- THE INPUT -

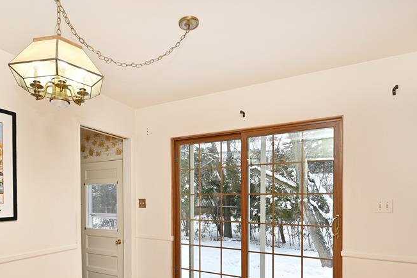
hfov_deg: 77.9
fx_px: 255
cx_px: 173
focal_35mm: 22
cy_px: 206
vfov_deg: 54.7
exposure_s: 1/60
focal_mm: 14
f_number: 10
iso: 640
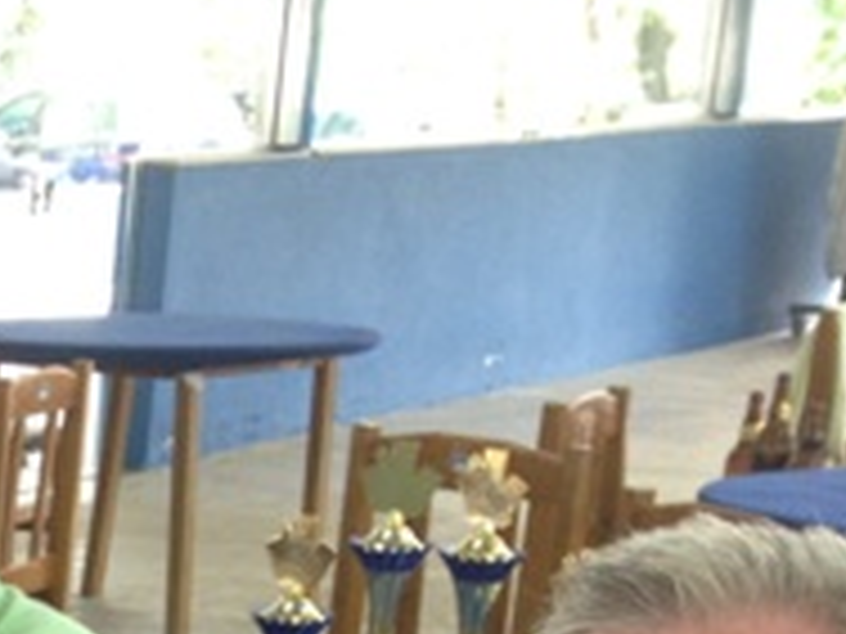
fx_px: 3641
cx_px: -819
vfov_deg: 9.4
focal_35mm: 149
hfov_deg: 11.9
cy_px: 1205
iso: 80
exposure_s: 1/20
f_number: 2.4
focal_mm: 4.28
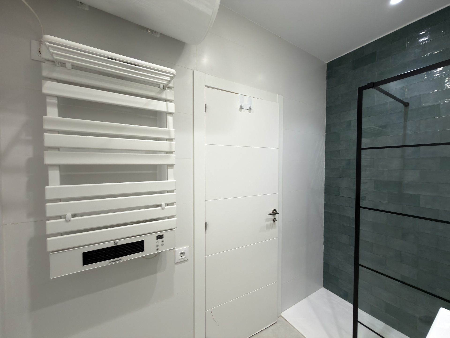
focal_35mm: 14
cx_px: 225
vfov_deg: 85.7
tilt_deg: -1.8
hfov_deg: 102.1
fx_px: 182
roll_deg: +0.1
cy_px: 169
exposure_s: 1/25
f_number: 2.2
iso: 50
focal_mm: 2.22
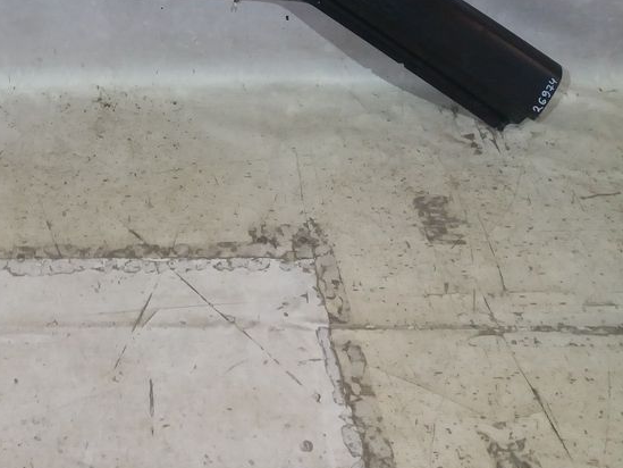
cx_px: 66
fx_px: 918
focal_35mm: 51
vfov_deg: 28.0
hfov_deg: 35.4
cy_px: 93
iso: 160
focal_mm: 3.7
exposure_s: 1/33
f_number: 1.9
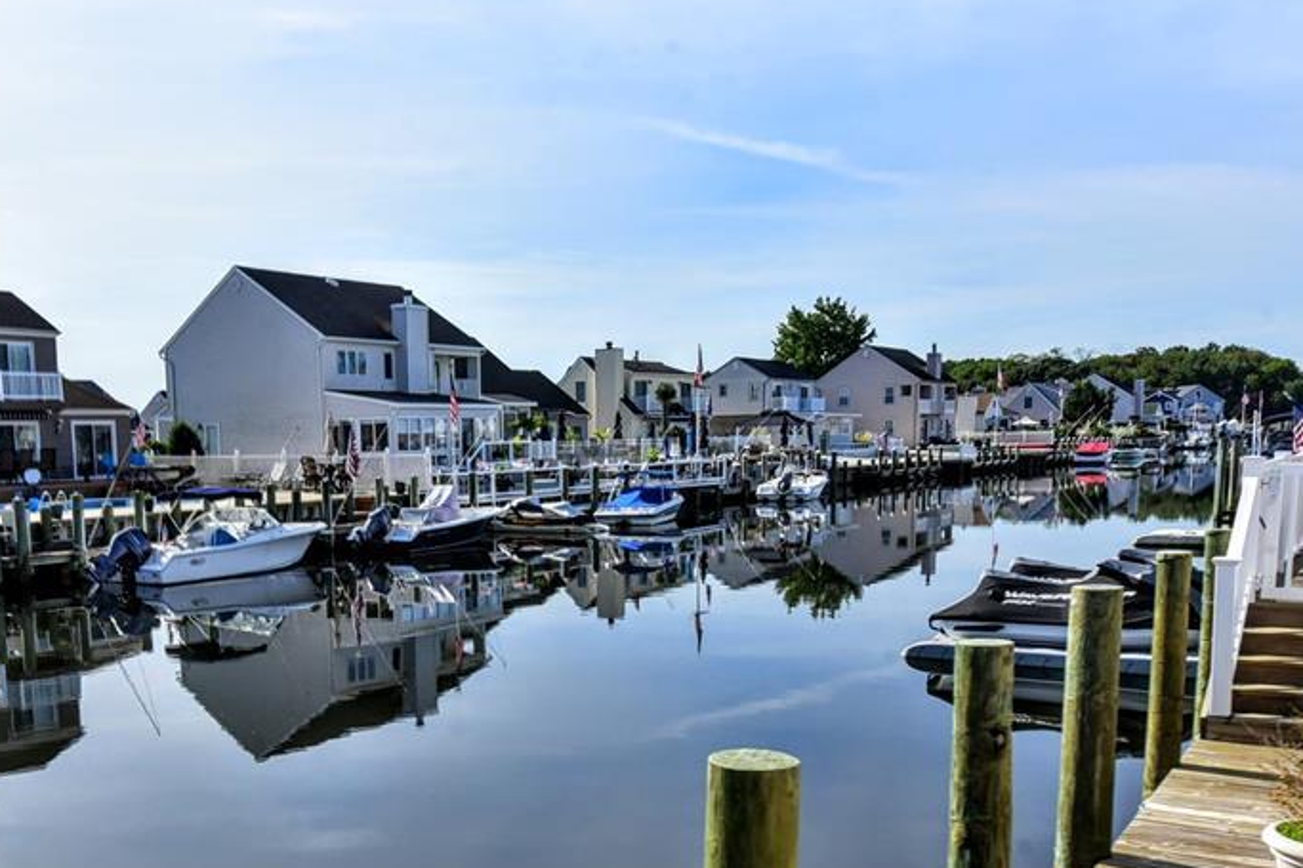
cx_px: 435
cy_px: 629
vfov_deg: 36.2
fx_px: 1303
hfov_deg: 52.1
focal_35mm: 36
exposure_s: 1/4000
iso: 1800
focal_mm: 24
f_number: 10
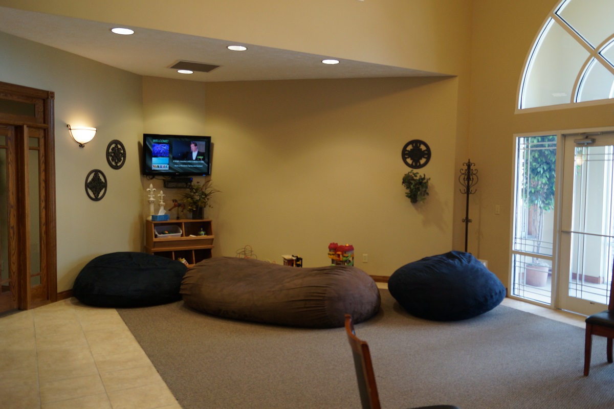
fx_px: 460
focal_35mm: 27
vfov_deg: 47.9
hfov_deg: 67.4
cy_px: 204
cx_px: 307
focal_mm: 18
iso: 400
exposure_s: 1/60
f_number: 4
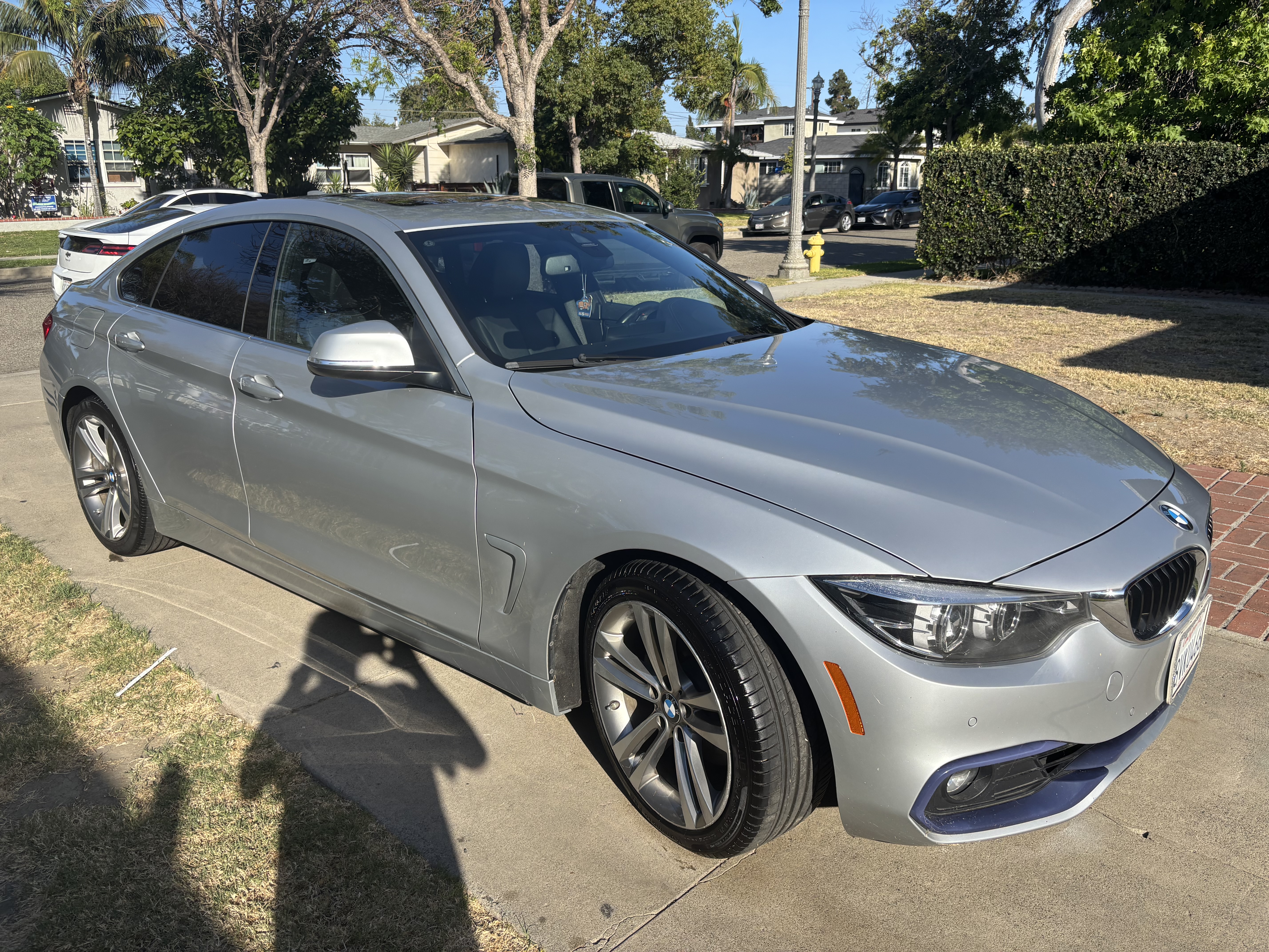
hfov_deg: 67.3
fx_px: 953
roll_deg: -0.6
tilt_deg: -16.8
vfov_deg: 53.1
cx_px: 634
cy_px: 476
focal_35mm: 26
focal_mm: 5.96
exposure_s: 1/2342
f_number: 1.6
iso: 50
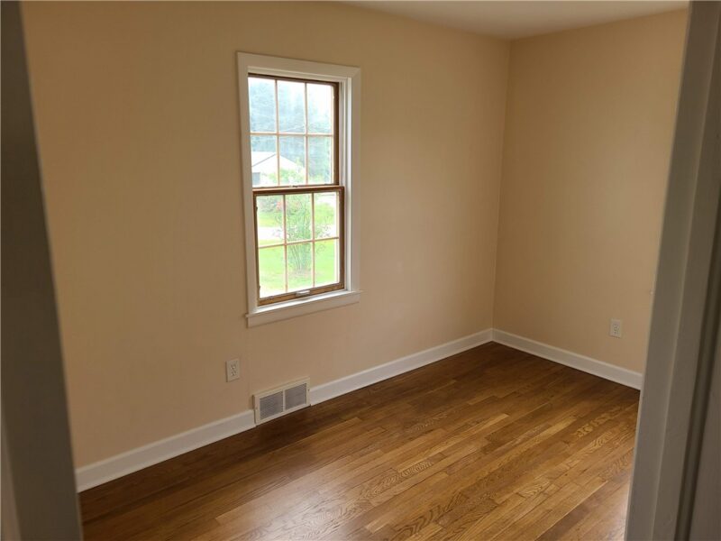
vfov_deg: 53.1
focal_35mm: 26
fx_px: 542
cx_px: 360
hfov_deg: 67.3
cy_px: 270
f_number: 1.8
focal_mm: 5.4
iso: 50
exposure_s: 1/120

- PROBLEM TO WORK ON -
Please repeat, with no pictures, each line from the start of the records above through the line with "f_number: 4", inclusive, and only those.

- SOLUTION FOR THIS EXERCISE -
hfov_deg: 77.9
fx_px: 255
cx_px: 173
focal_35mm: 22
cy_px: 206
vfov_deg: 54.7
exposure_s: 1/60
focal_mm: 14
f_number: 10
iso: 640
fx_px: 3641
cx_px: -819
vfov_deg: 9.4
focal_35mm: 149
hfov_deg: 11.9
cy_px: 1205
iso: 80
exposure_s: 1/20
f_number: 2.4
focal_mm: 4.28
focal_35mm: 14
cx_px: 225
vfov_deg: 85.7
tilt_deg: -1.8
hfov_deg: 102.1
fx_px: 182
roll_deg: +0.1
cy_px: 169
exposure_s: 1/25
f_number: 2.2
iso: 50
focal_mm: 2.22
cx_px: 66
fx_px: 918
focal_35mm: 51
vfov_deg: 28.0
hfov_deg: 35.4
cy_px: 93
iso: 160
focal_mm: 3.7
exposure_s: 1/33
f_number: 1.9
cx_px: 435
cy_px: 629
vfov_deg: 36.2
fx_px: 1303
hfov_deg: 52.1
focal_35mm: 36
exposure_s: 1/4000
iso: 1800
focal_mm: 24
f_number: 10
fx_px: 460
focal_35mm: 27
vfov_deg: 47.9
hfov_deg: 67.4
cy_px: 204
cx_px: 307
focal_mm: 18
iso: 400
exposure_s: 1/60
f_number: 4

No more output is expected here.